The only thing I’ve found that works is a hard, hold-the-button-down, power off. This is annoying, especially when you’re on the last page of the complex ticket-buying process on an airline website. Yes, that happened.

StylesAlso: while I’ve been reassured recently that the black rectangles I’ve been getting regularly in Safari instead of the actual web pages I want to read aren’t limited to just me, I’d still prefer not to have them. I could switch to another browser, but I like Safari. When it works.

And that’s the problem, in a nutshell. I like my Macs, when they work. But they’re working less consistently than they used to.

Now, there’s no such thing as the perfect operating system, or the perfect computer hardware. It’s a bit like phone companies: they all suck, you just pick the one that’s made you want to throw something through a window least recently.

I’ve always had plenty of little niggles. Don’t mention iDisk to me unless you actually want to see me throw something through a window, even now. But at least DropBox came along and provided an alternative that actually worked.

And I was pretty sure, at least, that there was nothing better out there.

I still like a lot of stuff that Macs do. And I still like a lot of the way they do it. But I look at the £2,000+ price tag for replacing my current iMac with a Retina iMac, and I wonder whether it’ll refresh my joy of Mac ownership, or whether I’ll just be looking at really crisp black rectangles in Safari, or taking time to admire the colour depth of a retina display as it irrevocably freezes in the middle of something important.

And the competition has had nearly a decade to get its act together.

Windows is a great deal better these days. And a lot prettier.
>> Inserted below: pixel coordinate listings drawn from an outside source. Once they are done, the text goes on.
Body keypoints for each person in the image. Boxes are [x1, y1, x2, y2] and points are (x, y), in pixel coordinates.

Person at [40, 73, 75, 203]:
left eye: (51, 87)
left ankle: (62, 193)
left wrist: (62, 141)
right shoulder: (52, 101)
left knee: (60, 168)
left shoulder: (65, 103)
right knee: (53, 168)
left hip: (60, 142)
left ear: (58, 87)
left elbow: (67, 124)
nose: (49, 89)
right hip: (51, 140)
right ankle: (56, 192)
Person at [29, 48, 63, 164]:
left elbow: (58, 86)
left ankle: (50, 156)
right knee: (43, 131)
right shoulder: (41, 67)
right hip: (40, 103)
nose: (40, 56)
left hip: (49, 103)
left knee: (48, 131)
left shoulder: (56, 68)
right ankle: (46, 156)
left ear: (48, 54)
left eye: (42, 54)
And it can run Lightroom, and it makes a decent development environment.

Sadly, though, it still doesn’t really seem to suit me. I fired up Windows 8 in a virtual machine a couple of months ago, and I had to do a Google search to find out how to shut the bloody thing back down. Yup: a degree in computer science, and I couldn’t even find the “off” switch. And the Windows command line, while significantly less sucky than the DOS days, still just isn’t my cup of tea. (I’m sorry, PowerShell, but I’m a unix geek at heart.)
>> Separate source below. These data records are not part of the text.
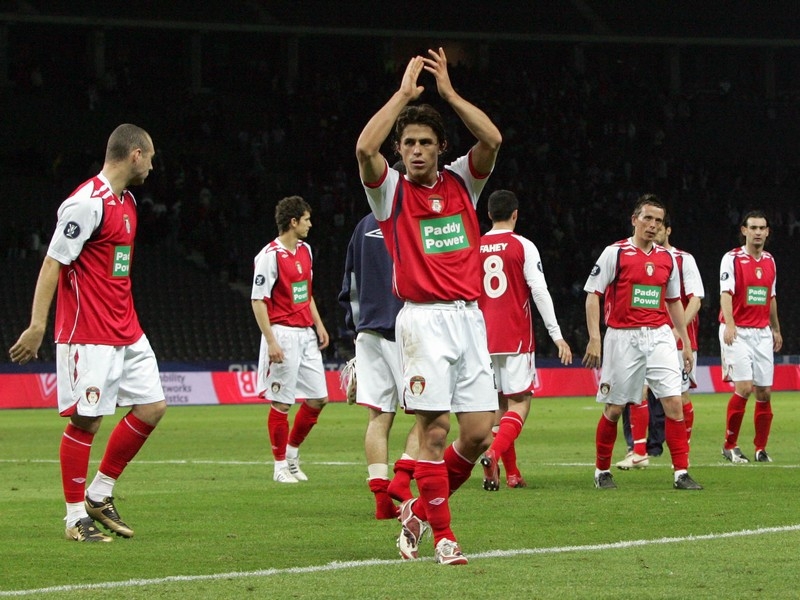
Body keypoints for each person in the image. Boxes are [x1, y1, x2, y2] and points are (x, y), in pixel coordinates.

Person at [355, 46, 502, 565]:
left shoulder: (464, 180)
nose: (416, 150)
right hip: (421, 322)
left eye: (425, 143)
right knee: (435, 431)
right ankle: (444, 537)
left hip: (469, 318)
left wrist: (450, 94)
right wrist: (402, 96)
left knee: (481, 432)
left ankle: (419, 510)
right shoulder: (390, 192)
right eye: (408, 143)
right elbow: (363, 148)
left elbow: (493, 139)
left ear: (441, 148)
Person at [8, 123, 166, 542]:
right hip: (88, 331)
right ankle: (75, 517)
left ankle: (100, 492)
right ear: (134, 154)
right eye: (150, 156)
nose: (152, 165)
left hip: (127, 329)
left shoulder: (129, 202)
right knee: (87, 422)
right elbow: (52, 263)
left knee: (152, 407)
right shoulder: (85, 203)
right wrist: (38, 325)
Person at [582, 194, 702, 491]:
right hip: (623, 337)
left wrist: (684, 342)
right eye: (647, 218)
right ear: (634, 220)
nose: (652, 225)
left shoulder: (667, 258)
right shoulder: (615, 253)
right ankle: (601, 470)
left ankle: (681, 472)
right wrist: (594, 338)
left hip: (659, 335)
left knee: (674, 401)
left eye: (658, 220)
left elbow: (674, 301)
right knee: (614, 407)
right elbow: (592, 295)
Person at [477, 189, 573, 491]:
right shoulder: (524, 246)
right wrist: (557, 335)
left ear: (489, 215)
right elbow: (539, 291)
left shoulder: (474, 246)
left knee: (498, 405)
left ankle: (512, 473)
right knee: (520, 403)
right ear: (515, 214)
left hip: (481, 338)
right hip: (515, 336)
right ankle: (493, 453)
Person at [338, 209, 420, 520]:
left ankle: (381, 503)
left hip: (368, 331)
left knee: (378, 416)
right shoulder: (414, 218)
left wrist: (357, 331)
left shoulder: (363, 225)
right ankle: (401, 479)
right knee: (430, 417)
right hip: (406, 327)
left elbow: (351, 284)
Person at [251, 196, 329, 483]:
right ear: (293, 222)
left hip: (306, 333)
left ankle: (293, 453)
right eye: (306, 219)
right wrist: (271, 341)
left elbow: (305, 293)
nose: (310, 224)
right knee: (282, 403)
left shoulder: (306, 250)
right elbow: (258, 301)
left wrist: (318, 325)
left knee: (319, 398)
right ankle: (279, 466)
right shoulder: (269, 256)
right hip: (282, 333)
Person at [617, 215, 704, 469]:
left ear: (668, 229)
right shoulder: (636, 258)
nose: (654, 229)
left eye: (660, 225)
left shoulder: (683, 259)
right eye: (649, 223)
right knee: (639, 392)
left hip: (677, 339)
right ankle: (639, 452)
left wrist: (679, 331)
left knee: (680, 397)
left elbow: (695, 299)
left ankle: (682, 453)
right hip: (646, 337)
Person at [719, 210, 782, 463]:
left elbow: (771, 298)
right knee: (744, 387)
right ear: (744, 230)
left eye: (762, 228)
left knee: (764, 392)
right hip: (738, 331)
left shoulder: (770, 261)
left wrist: (775, 328)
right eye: (753, 227)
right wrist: (730, 324)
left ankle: (760, 448)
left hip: (762, 332)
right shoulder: (731, 259)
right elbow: (726, 294)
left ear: (767, 232)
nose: (757, 232)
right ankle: (729, 444)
Linux almost certainly still sucks for multimedia things, and it can’t run Lightroom, my tool of choice. But it would be a fine development platform.

So maybe some kind of hybrid solution is what I need. My friend Steve develops in Linux but boots his PC into Windows to use Lightroom. It’s not ideal, but then OS X’s regular lock-ups and Safari’s black rectangles aren’t ideal, either.

I’d probably be paying out about as much money as for a retina iMac if I bought a decent spec machine with a good 4K monitor and replaced all the software I need. Some of that’s got easier, too — I think my existing Creative Cloud subscription would let me install Lightroom and Photoshop on a new Windows machine instead of this Mac without paying extra. And, hey, at least if I wanted to upgrade the drive to an SSD, I could just shove it in myself, rather than paying an Apple Authorised Repair Centre £60 an hour to do it for me…

So, here I sit. Typing into a WordPress window and wondering if I’ve saved recently, because this Mac might freeze at any moment. And ponder…

It’s a big decision, and I’m not going to rush it. But perhaps my Apple love affair is coming to an end.


  1. not so late-lamented since Sketch arrived on the scene, thank goodness!